With the coronavirus pandemic breeding uncertainty, many U.S. businesses are struggling or shut down altogether. People are eschewing public gatherings, and employees are being sent home from offices, instructed to work from home.
It’s all part of a social-distancing strategy, meant to limit the spread of the highly contagious virus. But people are still gathering in large numbers at Phoenix-area stores, with lines stretching out the door as they attempt to stock up on supplies, preparing to remain home with their families for an unknown amount of time.
Shelves are empty, as basic items are snatched up as soon as they’re restocked. Cleaning supplies. Hand sanitizers. Canned goods. And, yes — toilet paper.
“I’ve been trying to find toilet paper for two weeks,” said Miguel Valdez of Tempe, who had finally secured some at a Costco early Saturday. “Because I work in the mornings, and everything in the afternoons is gone.”
He had arrived at Costco at 6:30 a.m. Saturday, three hours before the store opened.
“There were already about 20 people in front of me,” he said.
Valdez looked online for toilet paper, but he said major retailers were sold out. And on sites such as eBay and OfferUp, he said opportunistic sellers were asking upward of $40 for small packages of toilet paper.

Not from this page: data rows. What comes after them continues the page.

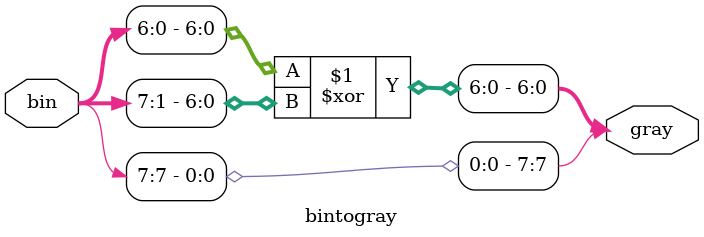
<source format=v>
module bintogray(
  input [7:0]bin,
  output [7:0]gray
);
  
  assign gray = { bin[7], bin[6:0]^bin[7:1] };
  
endmodule

</source>
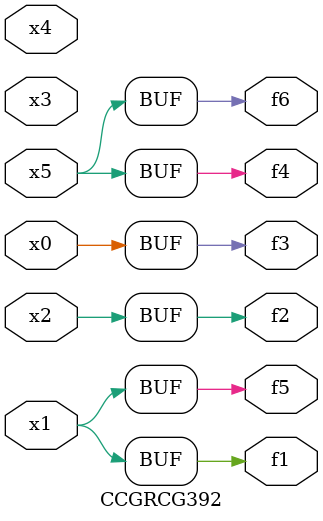
<source format=v>
module CCGRCG392(
	input x0, x1, x2, x3, x4, x5,
	output f1, f2, f3, f4, f5, f6
);
	assign f1 = x1;
	assign f2 = x2;
	assign f3 = x0;
	assign f4 = x5;
	assign f5 = x1;
	assign f6 = x5;
endmodule

</source>
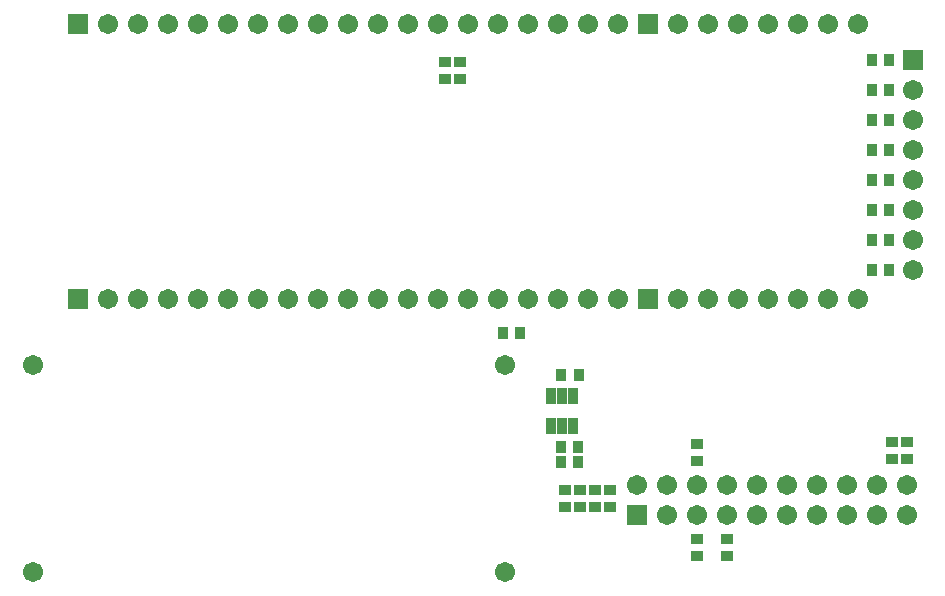
<source format=gts>
G04*
G04 #@! TF.GenerationSoftware,Altium Limited,Altium Designer,20.0.13 (296)*
G04*
G04 Layer_Color=8388736*
%FSLAX25Y25*%
%MOIN*%
G70*
G01*
G75*
%ADD18R,0.03300X0.05800*%
%ADD19R,0.03753X0.03950*%
%ADD20R,0.03950X0.03753*%
%ADD21C,0.06706*%
%ADD22R,0.06706X0.06706*%
%ADD23R,0.06706X0.06706*%
D18*
X415250Y283500D02*
D03*
X411450D02*
D03*
Y293500D02*
D03*
X415250D02*
D03*
X407750D02*
D03*
Y283500D02*
D03*
D19*
X411291Y300500D02*
D03*
X417000D02*
D03*
X397500Y314500D02*
D03*
X391791D02*
D03*
X416854Y276500D02*
D03*
X411146D02*
D03*
Y271500D02*
D03*
X416854D02*
D03*
X514791Y405500D02*
D03*
X520500D02*
D03*
Y395500D02*
D03*
X514791D02*
D03*
Y385500D02*
D03*
X520500D02*
D03*
Y375500D02*
D03*
X514791D02*
D03*
Y365500D02*
D03*
X520500D02*
D03*
Y355500D02*
D03*
X514791D02*
D03*
Y345500D02*
D03*
X520500D02*
D03*
Y335500D02*
D03*
X514791D02*
D03*
D20*
X526500Y278209D02*
D03*
Y272500D02*
D03*
X521500Y272646D02*
D03*
Y278354D02*
D03*
X377500Y399146D02*
D03*
Y404854D02*
D03*
X372500Y399146D02*
D03*
Y404854D02*
D03*
X456500Y277709D02*
D03*
Y272000D02*
D03*
X466500Y246000D02*
D03*
Y240291D02*
D03*
X456500Y246000D02*
D03*
Y240291D02*
D03*
X427500Y262354D02*
D03*
Y256646D02*
D03*
X422500Y262354D02*
D03*
Y256646D02*
D03*
X417500Y262354D02*
D03*
Y256646D02*
D03*
X412500Y262354D02*
D03*
Y256646D02*
D03*
D21*
X392500Y235000D02*
D03*
X450000Y417500D02*
D03*
X460000D02*
D03*
X470000D02*
D03*
X480000D02*
D03*
X490000D02*
D03*
X500000D02*
D03*
X510000D02*
D03*
X260000D02*
D03*
X280000D02*
D03*
X290000D02*
D03*
X300000D02*
D03*
X310000D02*
D03*
X320000D02*
D03*
X330000D02*
D03*
X340000D02*
D03*
X270000D02*
D03*
X350000D02*
D03*
X360000D02*
D03*
X370000D02*
D03*
X380000D02*
D03*
X390000Y417500D02*
D03*
X400000Y417500D02*
D03*
X410000D02*
D03*
X420000D02*
D03*
X430000D02*
D03*
X528500Y335500D02*
D03*
Y345500D02*
D03*
Y355500D02*
D03*
Y365500D02*
D03*
Y375500D02*
D03*
Y385500D02*
D03*
Y395500D02*
D03*
X392500Y304000D02*
D03*
X235000Y235000D02*
D03*
Y304000D02*
D03*
X486500Y264000D02*
D03*
Y254000D02*
D03*
X466500Y264000D02*
D03*
Y254000D02*
D03*
X436500Y264000D02*
D03*
X446500Y254000D02*
D03*
Y264000D02*
D03*
X456500Y254000D02*
D03*
Y264000D02*
D03*
X476500D02*
D03*
Y254000D02*
D03*
X496500D02*
D03*
Y264000D02*
D03*
X506500Y254000D02*
D03*
X516500D02*
D03*
X526500D02*
D03*
Y264000D02*
D03*
X516500D02*
D03*
X506500D02*
D03*
X430000Y326000D02*
D03*
X420000D02*
D03*
X410000D02*
D03*
X400000D02*
D03*
X390000Y326000D02*
D03*
X380000Y326000D02*
D03*
X370000D02*
D03*
X360000D02*
D03*
X350000D02*
D03*
X270000D02*
D03*
X340000D02*
D03*
X330000D02*
D03*
X320000D02*
D03*
X310000D02*
D03*
X300000D02*
D03*
X290000D02*
D03*
X280000D02*
D03*
X260000D02*
D03*
X510000D02*
D03*
X500000D02*
D03*
X490000D02*
D03*
X480000D02*
D03*
X470000D02*
D03*
X460000D02*
D03*
X450000D02*
D03*
D22*
X440000Y417500D02*
D03*
X250000D02*
D03*
X436500Y254000D02*
D03*
X250000Y326000D02*
D03*
X440000D02*
D03*
D23*
X528500Y405500D02*
D03*
M02*

</source>
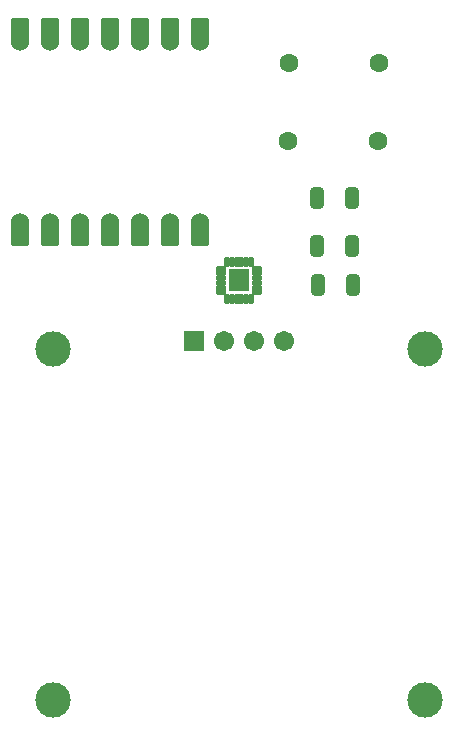
<source format=gbr>
%TF.GenerationSoftware,KiCad,Pcbnew,9.0.2*%
%TF.CreationDate,2025-08-03T00:22:43-03:00*%
%TF.ProjectId,hermes,6865726d-6573-42e6-9b69-6361645f7063,rev?*%
%TF.SameCoordinates,Original*%
%TF.FileFunction,Soldermask,Top*%
%TF.FilePolarity,Negative*%
%FSLAX46Y46*%
G04 Gerber Fmt 4.6, Leading zero omitted, Abs format (unit mm)*
G04 Created by KiCad (PCBNEW 9.0.2) date 2025-08-03 00:22:43*
%MOMM*%
%LPD*%
G01*
G04 APERTURE LIST*
G04 Aperture macros list*
%AMRoundRect*
0 Rectangle with rounded corners*
0 $1 Rounding radius*
0 $2 $3 $4 $5 $6 $7 $8 $9 X,Y pos of 4 corners*
0 Add a 4 corners polygon primitive as box body*
4,1,4,$2,$3,$4,$5,$6,$7,$8,$9,$2,$3,0*
0 Add four circle primitives for the rounded corners*
1,1,$1+$1,$2,$3*
1,1,$1+$1,$4,$5*
1,1,$1+$1,$6,$7*
1,1,$1+$1,$8,$9*
0 Add four rect primitives between the rounded corners*
20,1,$1+$1,$2,$3,$4,$5,0*
20,1,$1+$1,$4,$5,$6,$7,0*
20,1,$1+$1,$6,$7,$8,$9,0*
20,1,$1+$1,$8,$9,$2,$3,0*%
G04 Aperture macros list end*
%ADD10RoundRect,0.250000X-0.325000X-0.650000X0.325000X-0.650000X0.325000X0.650000X-0.325000X0.650000X0*%
%ADD11RoundRect,0.053000X-0.369000X-0.159000X0.369000X-0.159000X0.369000X0.159000X-0.369000X0.159000X0*%
%ADD12RoundRect,0.053000X-0.159000X-0.369000X0.159000X-0.369000X0.159000X0.369000X-0.159000X0.369000X0*%
%ADD13RoundRect,0.102000X-0.770000X-0.850000X0.770000X-0.850000X0.770000X0.850000X-0.770000X0.850000X0*%
%ADD14RoundRect,0.152400X-0.609600X1.063600X-0.609600X-1.063600X0.609600X-1.063600X0.609600X1.063600X0*%
%ADD15C,1.524000*%
%ADD16RoundRect,0.152400X0.609600X-1.063600X0.609600X1.063600X-0.609600X1.063600X-0.609600X-1.063600X0*%
%ADD17C,1.600000*%
%ADD18C,3.000000*%
%ADD19RoundRect,0.102000X-0.754000X-0.754000X0.754000X-0.754000X0.754000X0.754000X-0.754000X0.754000X0*%
%ADD20C,1.712000*%
G04 APERTURE END LIST*
D10*
%TO.C,C1*%
X142585000Y-47000000D03*
X145535000Y-47000000D03*
%TD*%
%TO.C,C3*%
X142685000Y-54400000D03*
X145635000Y-54400000D03*
%TD*%
D11*
%TO.C,U2*%
X134405000Y-53000000D03*
X134405000Y-53400000D03*
X134405000Y-53800000D03*
X134405000Y-54200000D03*
X134405000Y-54600000D03*
X134405000Y-55000000D03*
D12*
X134950000Y-55545000D03*
X135350000Y-55545000D03*
X135750000Y-55545000D03*
X136150000Y-55545000D03*
X136550000Y-55545000D03*
X136950000Y-55545000D03*
D11*
X137495000Y-55000000D03*
X137495000Y-54600000D03*
X137495000Y-54200000D03*
X137495000Y-53800000D03*
X137495000Y-53400000D03*
X137495000Y-53000000D03*
D12*
X136950000Y-52455000D03*
X136550000Y-52455000D03*
X136150000Y-52455000D03*
X135750000Y-52455000D03*
X135350000Y-52455000D03*
X134950000Y-52455000D03*
D13*
X135950000Y-54000000D03*
%TD*%
D14*
%TO.C,U1*%
X117398500Y-49855000D03*
D15*
X117398500Y-49020000D03*
D14*
X119938500Y-49855000D03*
D15*
X119938500Y-49020000D03*
D14*
X122478500Y-49855000D03*
D15*
X122478500Y-49020000D03*
D14*
X125018500Y-49855000D03*
D15*
X125018500Y-49020000D03*
D14*
X127558500Y-49855000D03*
D15*
X127558500Y-49020000D03*
D14*
X130098500Y-49855000D03*
D15*
X130098500Y-49020000D03*
D14*
X132638500Y-49855000D03*
D15*
X132638500Y-49020000D03*
X132638500Y-33780000D03*
D16*
X132638500Y-32945000D03*
D15*
X130098500Y-33780000D03*
D16*
X130098500Y-32945000D03*
D15*
X127558500Y-33780000D03*
D16*
X127558500Y-32945000D03*
D15*
X125018500Y-33780000D03*
D16*
X125018500Y-32945000D03*
D15*
X122478500Y-33780000D03*
D16*
X122478500Y-32945000D03*
D15*
X119938500Y-33780000D03*
D16*
X119938500Y-32945000D03*
D15*
X117398500Y-33780000D03*
D16*
X117398500Y-32945000D03*
%TD*%
D17*
%TO.C,R1*%
X140150000Y-35600000D03*
X147770000Y-35600000D03*
%TD*%
D18*
%TO.C,DS1*%
X120200000Y-59800000D03*
X120200000Y-89500000D03*
X151700000Y-59800000D03*
X151700000Y-89500000D03*
D19*
X132140000Y-59100000D03*
D20*
X134680000Y-59100000D03*
X137220000Y-59100000D03*
X139760000Y-59100000D03*
%TD*%
D17*
%TO.C,R2*%
X140140000Y-42200000D03*
X147760000Y-42200000D03*
%TD*%
D10*
%TO.C,C2*%
X142585000Y-51100000D03*
X145535000Y-51100000D03*
%TD*%
M02*

</source>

Valdez was among the first wave of shoppers exiting Costco on Saturday, and nearly every cart looked like his: brimming with bulk packages of toilet paper and other essentials.
Abelina Banda said she was not trying to add to the frenzy.
“Everybody’s just, like, going crazy, but I actually did need it,” the Guadalupe resident said. “I never stock up on anything. I actually needed water and toilet paper, but I also needed other things, so here I am.”
She arrived in the Costco line at 8:30, one hour before the store opened. But that was after she had already tried a nearby Sam’s Club, where she got in right after the doors opened at 7.
“As soon as I got there, they were out within 12 minutes,” she said. “The shelves were really empty.”
By 11:30 a.m., a representative confirmed that the Tempe Costco had also run out of toilet paper.
Banda wants to make sure her family — five adults and three children all living under one roof — has everything they need. And finding those staples has been a challenge.
But she was shopping with a smile, and said she isn’t concerned about the coronavirus.
“I’m not really worried, you know. It’s all in God’s hands. That’s what I say.”
EDITOR'S NOTE: This story has been updated to correct the spelling of Abelina Banda's name.